Municipal-level validation and accuracy assessment of the rice mapping products. (a) Correlation coefficients between NECAR and three reference products (PRA, NETCs-30m, and NETCs-10m) at the municipal scale from 2000 to 2021, reflecting temporal agreement and spatial consistency. (b) Annual Overall Accuracy (OA) of NECAR and reference PRA (500 m), NETCs-30m, and NETCs-10m.

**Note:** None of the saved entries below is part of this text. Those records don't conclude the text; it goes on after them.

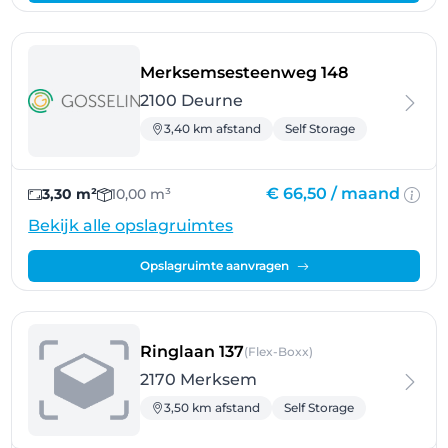
- Deurne
Merksemsesteenweg 148
2100 Deurne
3,40 km afstand
Self Storage
€ 66,50 /
maand
3,30 m²
10,00 m³
Bekijk alle opslagruimtes
Opslagruimte aanvragen
- Merksem
Ringlaan 137
(Flex-Boxx)
2170 Merksem
3,50 km afstand
Self Storage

To comprehensively evaluate the classification accuracy of rice mapping products, we also constructed annual ground reference datasets from 2000 to 2021, which were consistent with the temporal coverage of existing products (The annual distribution and total number of truly ground sample points were shown in the Supplement Figure S11). These reference samples were generated through visual interpretation of remote sensing imagery, supported by high-resolution Google Earth images, and validated using long-term ground survey data collected during the period from 2017 to 2021. Based on these annually updated ground samples, we assessed the classification performance of NECAR as well as three existing products with different spatial resolutions. In the main text, we present the Overall Accuracy (OA) for each product and year (Fig. 9), while additional accuracy metrics—including the Kappa coefficient, User’s Accuracy (UA), and Producer’s Accuracy (PA)—are provided in the Supplement Table S2. NECAR consistently outperformed or matched the classification accuracy of the three existing rice mapping products across all evaluated years. Specifically, NECAR exhibited the highest Overall Accuracy (OA) in most years, indicating its robustness and generalization capability over time. In terms of spatial resolution, NETCs-10m showed advantages from 2017 to 2019 due to its finer granularity, but NECAR maintained a more stable performance across the fulltime span. The Kappa coefficients, UA, and PA metrics (Table S2) further confirmed NECAR’s superior balance between commission and omission errors, highlighting its reliability in capturing both rice presence and absence. These findings collectively validate NECAR as a highly accurate and temporally consistent product for annual paddy rice mapping in the study area.

We also compared five locations in 2004, 2010, 2013, 2017 and 2019 to show the differences among the four datasets (Fig. 10). Overall, our rice patch is more elaborate and captures subtler differences in contrast to PRA. Furthermore, our map is more in line with the rice distribution extracted from NETCs-30m and is even more precise. In comparison with NETCs-10m, it could potentially be slightly coarser due to the dissimilar resolutions of Landsat and Sentinel-2. The details of our 2022 rice classification products were shown in Fig. 11.

Fig. 10
figure 10

Visual comparison of four rice datasets (NECAR, PRA, NETCs-30m and NETCs-10m) with Google Earth high-resolution imagery across five locations (Columns 1–5). The top row shows the location and high-resolution reference imagery. The subsequent four rows correspond to a specific dataset. Blank cells represent unavailable data.

Fig. 11
figure 11

The spatial details of rice map in 2022.